Mas eu abri. E até trabalhei muito bem nesse dia. Nesse tempo já havia dinheiro. Antes houve ali um período em que as pessoas não tinham muito dinheiro. Bebiam um cafezito e um bagaço e já não era mau. Mas, naquela altura, quando já andava a guerra em Angola, já vinham pessoas com dinheiro e já se trabalhava muito bem. Mas depois foi um bocado complicado. Havia ali um supermercado em frente. Só vejo ali uns ”maduros“ a mandarem pedrada àquilo, a arrebentarem e a roubarem o que lá havia dentro. Digo assim:
- Agora é que eu estou tramado! Agora é que eu estou mal! Se eles vêm para aqui, bem me levam isto tudo!
Não tinha lá muita coisa, mas quando os vi a rebentar os vidros do supermercado - que aquilo era tudo em vidros - e a roubarem o que queriam, assustei-me. Era tudo à balda, era um descontrolo autêntico. Com o 25 de Abril vi várias coisas, umas boas, outras más. Ainda hoje continuo a dizer: o 25 de Abril teve muita coisa boa, mas também teve muita coisa má. Pelo menos no respeito. Havia muito mais respeito pelas pessoas do que há agora. Antes, não havia clientes que não pagassem a conta. Havia respeito. Era raro acontecer. Às vezes, havia uns fiadozitos. Queriam fiado. Mas, normalmente, sem pagar não se iam embora. As pessoas eram tratadas doutra maneira, até mesmo ao balcão. Podiam ter menos estudos, menos cultura, mas eram educadas. Agora, não! Agora, qualquer gajo chega ali e trata mal as pessoas. Eu cheguei a lá ter casos de me tratarem mal:
- ”Se quer, chama a Polícia! Chama a Polícia“ - disseram-me.
E uma vez chamei:
- ”Não posso fazer nada... Que é que eu posso fazer?“ - disse o polícia
- Ó senhor guarda, mas eu queria este cavalheiro lá para a rua! Só para me ele não chatear! Eu não quero nada dele! Mas queria que ele saísse daqui para fora!
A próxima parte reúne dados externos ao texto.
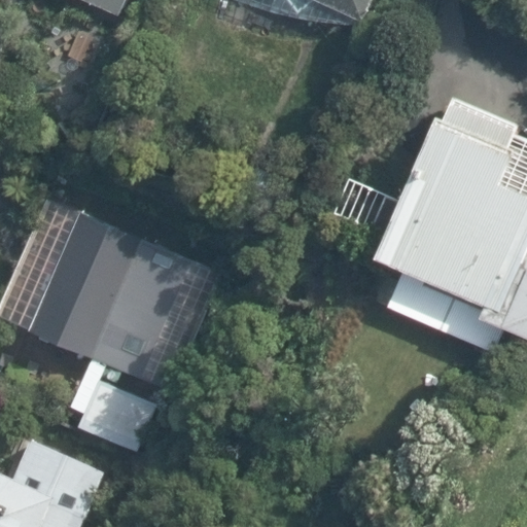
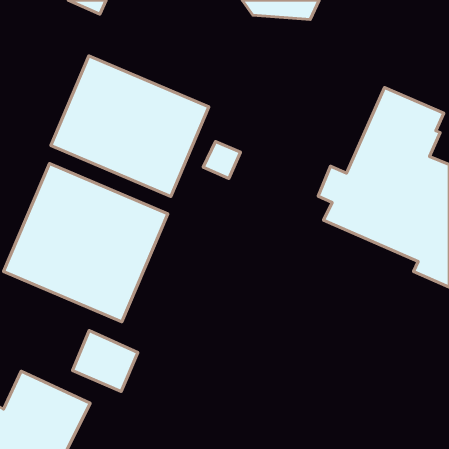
building: none -> [51,56,209,196]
- ”Não lhe posso fazer nada...“
Ora isto, então! ”Não posso fazer nada“? Ele podia-me tratar mal e o guarda não podia fazer nada. Não o podia pôr na rua. A partir daqui, já se sabe, foi pior em tudo. Mas também houve coisas que melhorámos. Melhorou bastante. Mas também piorou noutras coisas. É como tudo.